● **Task statement**
Copy from the setup text the part that starts at the words "Alternativelly, you can" and ends after the words "any other folder)", with no changes.
-- BEGIN Selected text --
Be sure to have the Pipeline server, COS and connection correctly set up on ODH.

Step 1

Run this code locally and connect to a running ODH or build a notebook-based image with an Elyra version that includes the changes from this PR.

Alternativelly, you can use the image that is built from this code through our automation: ghcr.io/caponetto/opendatahub-io-elyra/workbench-images:cuda-jupyter-tensorflow-ubi9-python-3.11-20250124-adbd066-sha-9c4c8ebf (this image is based on quay.io/opendatahub/workbench-images and simply uninstalls the current ODH Elyra and installs the ODH Elyra built from this code). The following steps use this image.

Step 2

Import the new image into ODH and create a new workbench from it. Be sure to set up the following env vars so that the updated bootstrapper.py is downloaded and used:

ELYRA_FILE_BASE_PATH=/opt/app-root/bin (or any other folder)
-- END Selected text --
-- BEGIN Excerpted data --
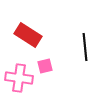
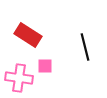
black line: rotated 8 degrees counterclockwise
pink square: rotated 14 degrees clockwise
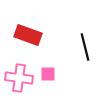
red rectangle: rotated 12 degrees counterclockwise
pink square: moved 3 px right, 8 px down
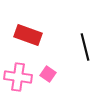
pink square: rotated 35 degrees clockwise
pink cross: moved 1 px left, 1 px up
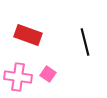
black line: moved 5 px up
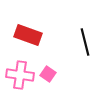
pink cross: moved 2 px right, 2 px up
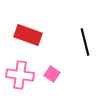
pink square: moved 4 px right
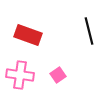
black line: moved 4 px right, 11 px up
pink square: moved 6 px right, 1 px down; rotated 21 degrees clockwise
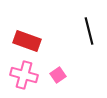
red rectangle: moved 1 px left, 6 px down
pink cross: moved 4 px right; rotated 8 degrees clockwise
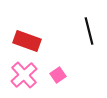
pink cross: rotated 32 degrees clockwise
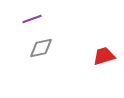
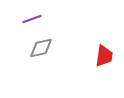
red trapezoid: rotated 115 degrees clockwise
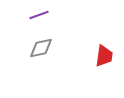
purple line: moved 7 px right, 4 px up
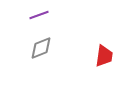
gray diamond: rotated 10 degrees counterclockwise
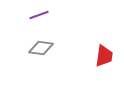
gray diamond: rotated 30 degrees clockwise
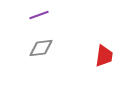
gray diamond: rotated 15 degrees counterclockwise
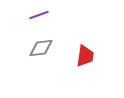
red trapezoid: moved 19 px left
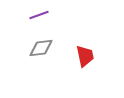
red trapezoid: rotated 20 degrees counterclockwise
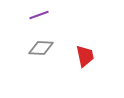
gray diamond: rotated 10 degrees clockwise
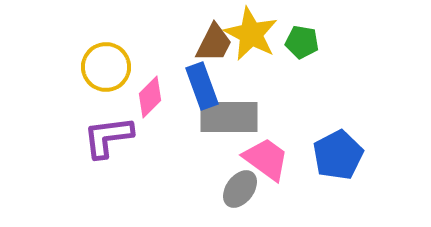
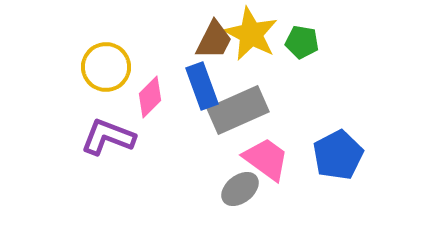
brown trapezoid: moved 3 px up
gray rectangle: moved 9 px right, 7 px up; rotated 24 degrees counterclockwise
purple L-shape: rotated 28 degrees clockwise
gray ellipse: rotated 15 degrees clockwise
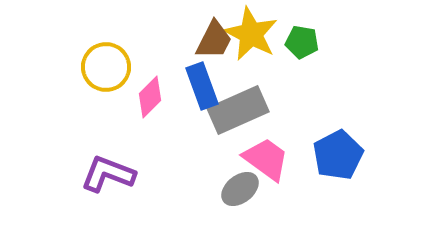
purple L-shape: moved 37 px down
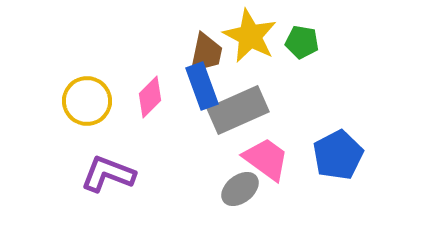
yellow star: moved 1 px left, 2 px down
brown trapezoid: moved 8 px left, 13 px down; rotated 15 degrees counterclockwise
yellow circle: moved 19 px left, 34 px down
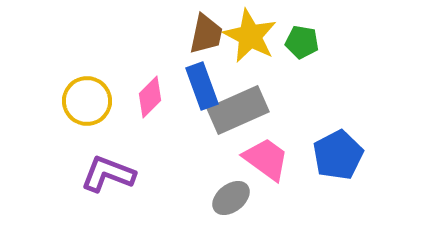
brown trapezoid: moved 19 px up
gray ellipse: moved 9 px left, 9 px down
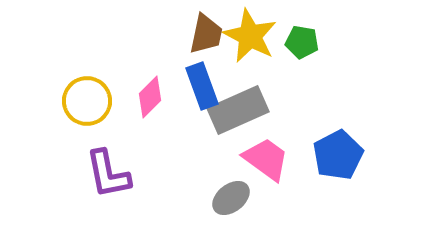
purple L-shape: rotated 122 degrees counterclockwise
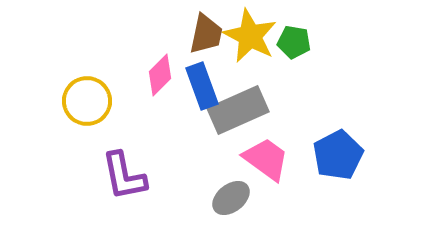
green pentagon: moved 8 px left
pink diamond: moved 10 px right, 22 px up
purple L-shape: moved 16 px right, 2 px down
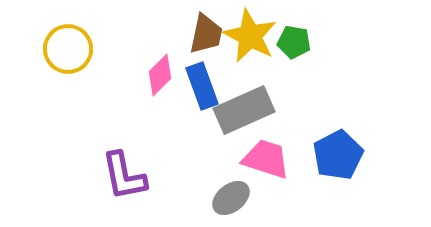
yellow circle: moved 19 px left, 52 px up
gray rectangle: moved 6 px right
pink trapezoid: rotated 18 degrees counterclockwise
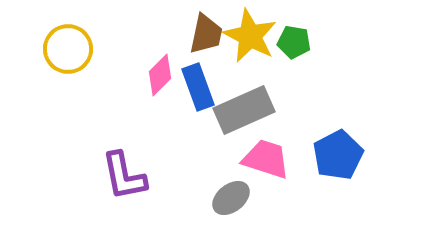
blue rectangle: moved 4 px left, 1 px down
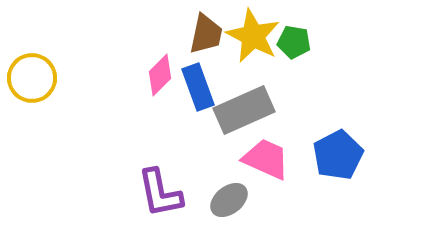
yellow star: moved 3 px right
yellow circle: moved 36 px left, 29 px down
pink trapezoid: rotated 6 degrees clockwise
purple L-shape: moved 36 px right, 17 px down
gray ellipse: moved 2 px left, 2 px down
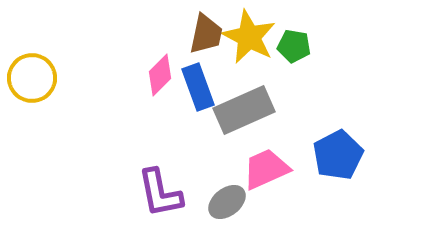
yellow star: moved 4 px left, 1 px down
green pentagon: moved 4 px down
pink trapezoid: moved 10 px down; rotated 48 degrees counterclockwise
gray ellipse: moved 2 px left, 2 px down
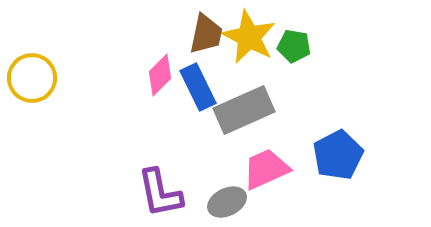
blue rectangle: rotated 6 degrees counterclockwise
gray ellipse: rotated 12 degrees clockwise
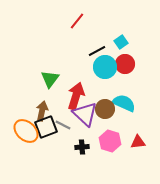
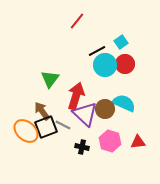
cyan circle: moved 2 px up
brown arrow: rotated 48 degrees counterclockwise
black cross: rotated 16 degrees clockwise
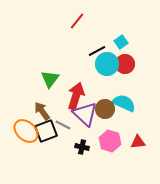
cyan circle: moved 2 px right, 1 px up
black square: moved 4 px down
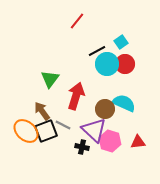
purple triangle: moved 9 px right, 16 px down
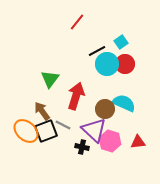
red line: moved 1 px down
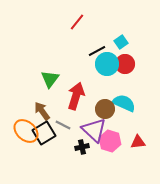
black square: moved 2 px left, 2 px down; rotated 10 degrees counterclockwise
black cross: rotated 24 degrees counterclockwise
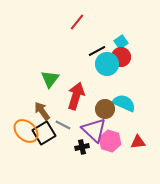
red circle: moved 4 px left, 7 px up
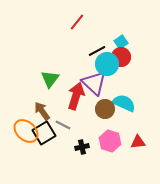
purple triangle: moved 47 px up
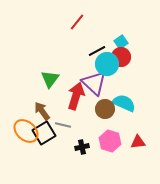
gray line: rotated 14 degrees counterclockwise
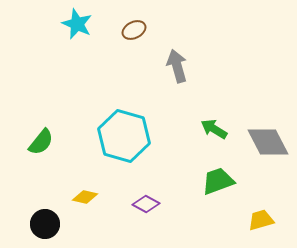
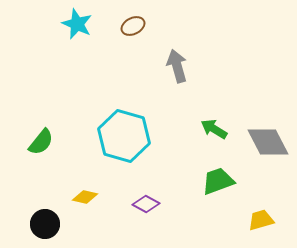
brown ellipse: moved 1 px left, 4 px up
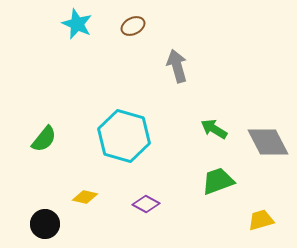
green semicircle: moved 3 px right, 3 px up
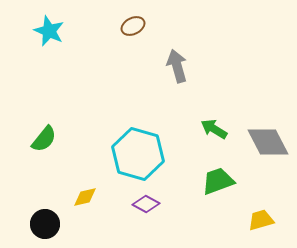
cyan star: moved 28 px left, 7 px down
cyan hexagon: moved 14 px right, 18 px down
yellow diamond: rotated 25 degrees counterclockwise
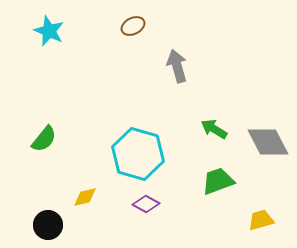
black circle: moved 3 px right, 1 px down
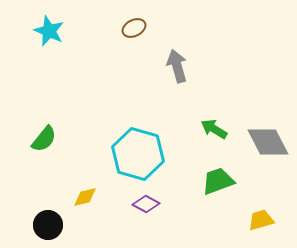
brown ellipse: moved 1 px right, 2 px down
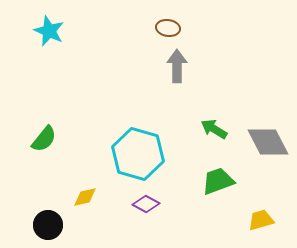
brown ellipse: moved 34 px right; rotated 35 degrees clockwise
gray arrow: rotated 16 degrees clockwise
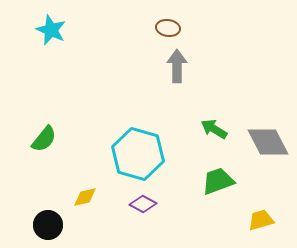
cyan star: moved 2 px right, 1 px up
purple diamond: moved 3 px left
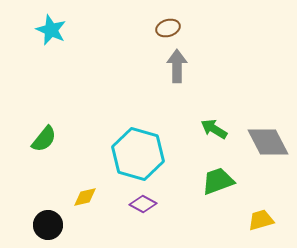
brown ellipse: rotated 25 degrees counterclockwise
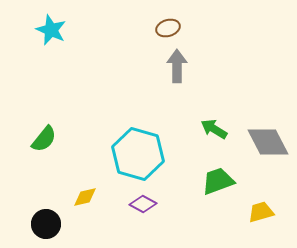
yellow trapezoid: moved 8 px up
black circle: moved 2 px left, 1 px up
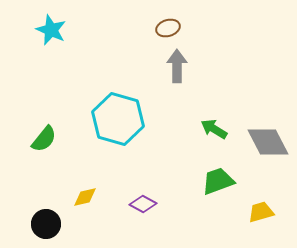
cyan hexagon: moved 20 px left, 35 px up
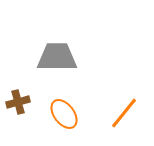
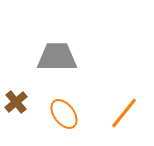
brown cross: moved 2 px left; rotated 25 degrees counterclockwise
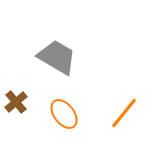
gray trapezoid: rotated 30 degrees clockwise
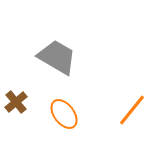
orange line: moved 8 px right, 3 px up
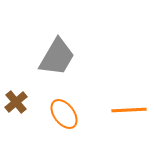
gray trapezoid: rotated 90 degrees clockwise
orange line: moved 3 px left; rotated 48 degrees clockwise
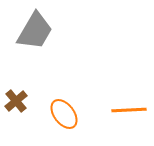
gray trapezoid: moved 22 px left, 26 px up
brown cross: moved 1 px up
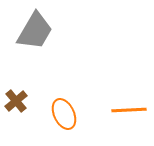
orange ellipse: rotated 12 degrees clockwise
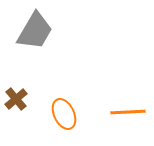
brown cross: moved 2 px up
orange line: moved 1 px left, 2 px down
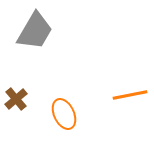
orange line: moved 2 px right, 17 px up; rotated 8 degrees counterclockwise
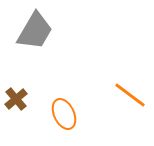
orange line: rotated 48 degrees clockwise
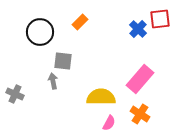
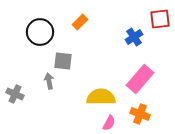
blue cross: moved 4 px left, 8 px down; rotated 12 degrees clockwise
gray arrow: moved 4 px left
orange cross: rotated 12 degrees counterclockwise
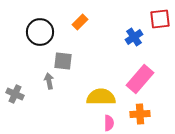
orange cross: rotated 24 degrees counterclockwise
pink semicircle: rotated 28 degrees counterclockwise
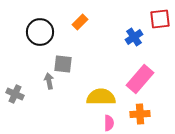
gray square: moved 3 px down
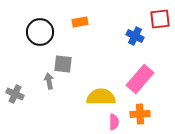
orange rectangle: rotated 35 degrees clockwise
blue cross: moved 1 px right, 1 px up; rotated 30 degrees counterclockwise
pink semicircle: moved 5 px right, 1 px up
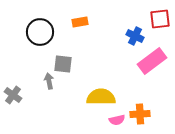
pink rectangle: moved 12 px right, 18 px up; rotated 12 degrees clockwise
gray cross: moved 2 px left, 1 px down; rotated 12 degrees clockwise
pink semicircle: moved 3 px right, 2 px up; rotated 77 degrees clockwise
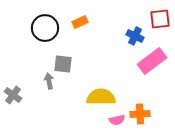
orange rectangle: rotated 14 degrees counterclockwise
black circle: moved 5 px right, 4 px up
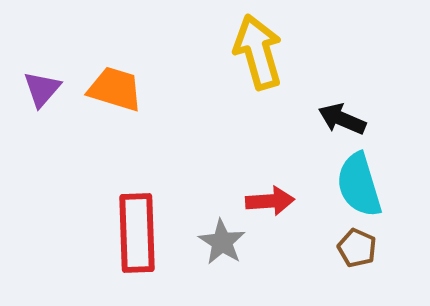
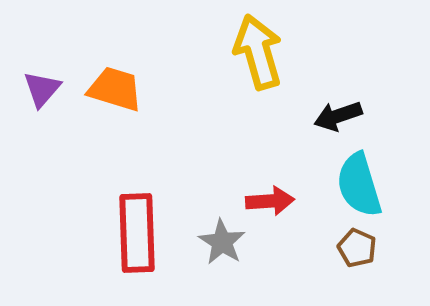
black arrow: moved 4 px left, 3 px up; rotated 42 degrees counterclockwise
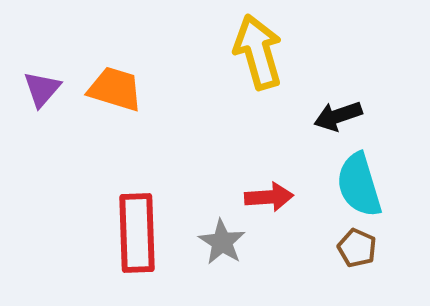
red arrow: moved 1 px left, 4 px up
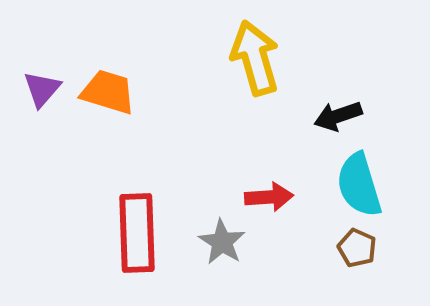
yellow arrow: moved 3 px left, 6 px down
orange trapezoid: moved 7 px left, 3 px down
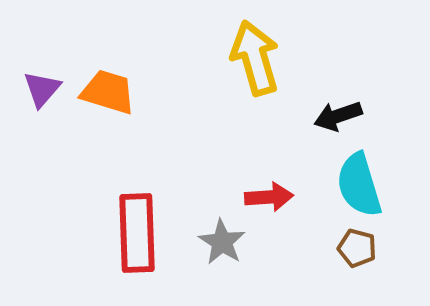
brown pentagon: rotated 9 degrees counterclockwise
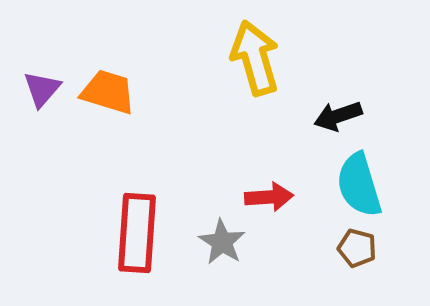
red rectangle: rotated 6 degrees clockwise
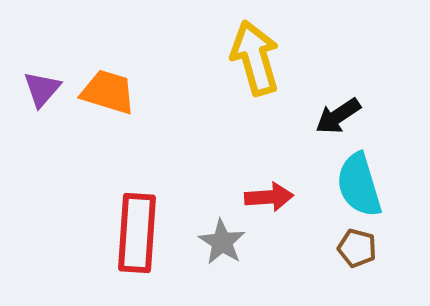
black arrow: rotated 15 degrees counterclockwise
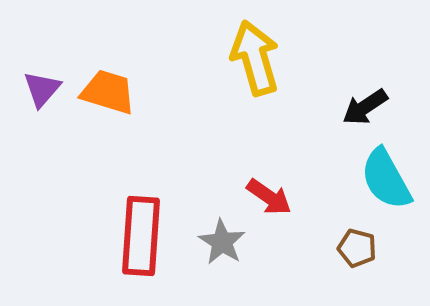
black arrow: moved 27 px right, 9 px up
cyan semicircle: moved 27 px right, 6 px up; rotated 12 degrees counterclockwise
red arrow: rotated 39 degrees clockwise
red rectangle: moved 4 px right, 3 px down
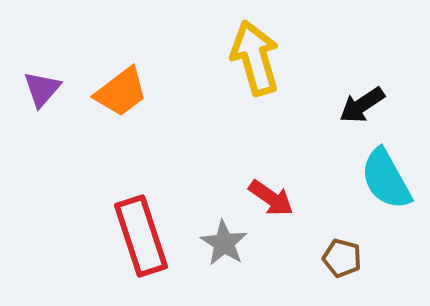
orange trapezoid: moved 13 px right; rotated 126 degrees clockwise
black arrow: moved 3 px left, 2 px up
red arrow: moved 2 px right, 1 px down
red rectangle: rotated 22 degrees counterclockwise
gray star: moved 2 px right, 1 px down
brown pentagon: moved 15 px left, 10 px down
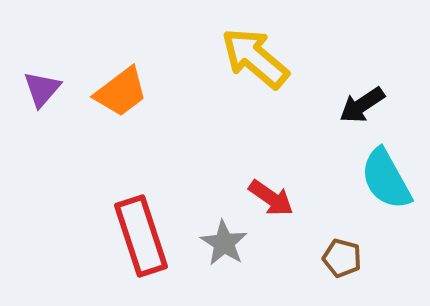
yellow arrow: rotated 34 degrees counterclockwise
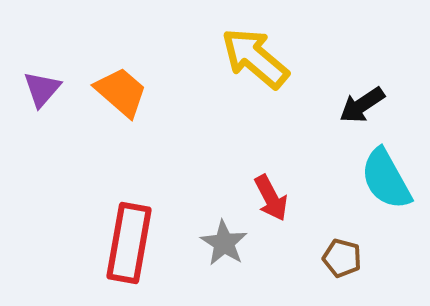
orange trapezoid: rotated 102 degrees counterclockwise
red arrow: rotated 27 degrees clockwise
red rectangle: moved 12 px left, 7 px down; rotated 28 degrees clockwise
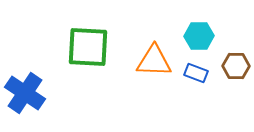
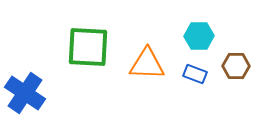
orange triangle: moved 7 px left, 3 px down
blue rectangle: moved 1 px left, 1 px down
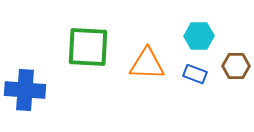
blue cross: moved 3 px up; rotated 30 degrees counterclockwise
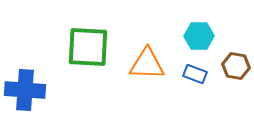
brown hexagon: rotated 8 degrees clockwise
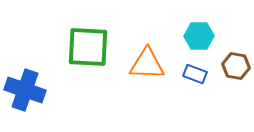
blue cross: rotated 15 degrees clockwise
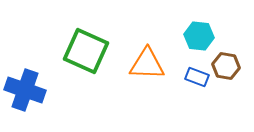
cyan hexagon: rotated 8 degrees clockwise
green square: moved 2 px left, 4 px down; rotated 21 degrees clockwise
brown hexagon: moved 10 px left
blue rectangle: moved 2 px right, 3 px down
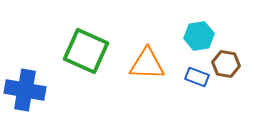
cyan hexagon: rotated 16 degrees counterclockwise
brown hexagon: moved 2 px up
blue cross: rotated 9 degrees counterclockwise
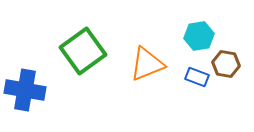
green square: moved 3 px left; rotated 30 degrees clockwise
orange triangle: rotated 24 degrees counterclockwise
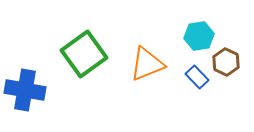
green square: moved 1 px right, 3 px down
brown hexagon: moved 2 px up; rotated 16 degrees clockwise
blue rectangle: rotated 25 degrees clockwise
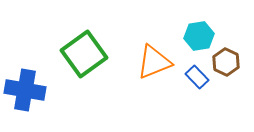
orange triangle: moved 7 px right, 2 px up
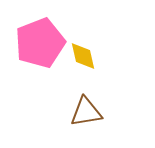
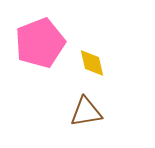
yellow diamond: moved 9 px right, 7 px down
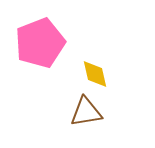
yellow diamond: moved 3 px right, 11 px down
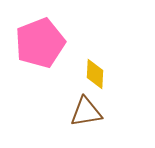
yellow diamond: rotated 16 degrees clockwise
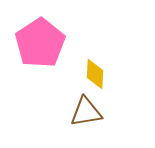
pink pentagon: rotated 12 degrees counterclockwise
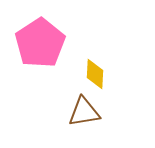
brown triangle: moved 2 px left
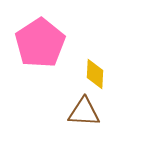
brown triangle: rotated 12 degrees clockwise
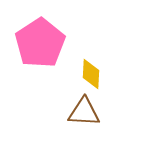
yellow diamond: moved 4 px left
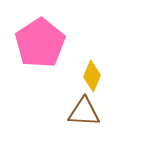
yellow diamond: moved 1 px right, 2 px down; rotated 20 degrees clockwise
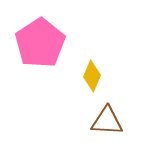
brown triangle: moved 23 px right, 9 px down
-- END Excerpted data --
● **The completed task**
Alternativelly, you can use the image that is built from this code through our automation: ghcr.io/caponetto/opendatahub-io-elyra/workbench-images:cuda-jupyter-tensorflow-ubi9-python-3.11-20250124-adbd066-sha-9c4c8ebf (this image is based on quay.io/opendatahub/workbench-images and simply uninstalls the current ODH Elyra and installs the ODH Elyra built from this code). The following steps use this image.

Step 2

Import the new image into ODH and create a new workbench from it. Be sure to set up the following env vars so that the updated bootstrapper.py is downloaded and used:

ELYRA_FILE_BASE_PATH=/opt/app-root/bin (or any other folder)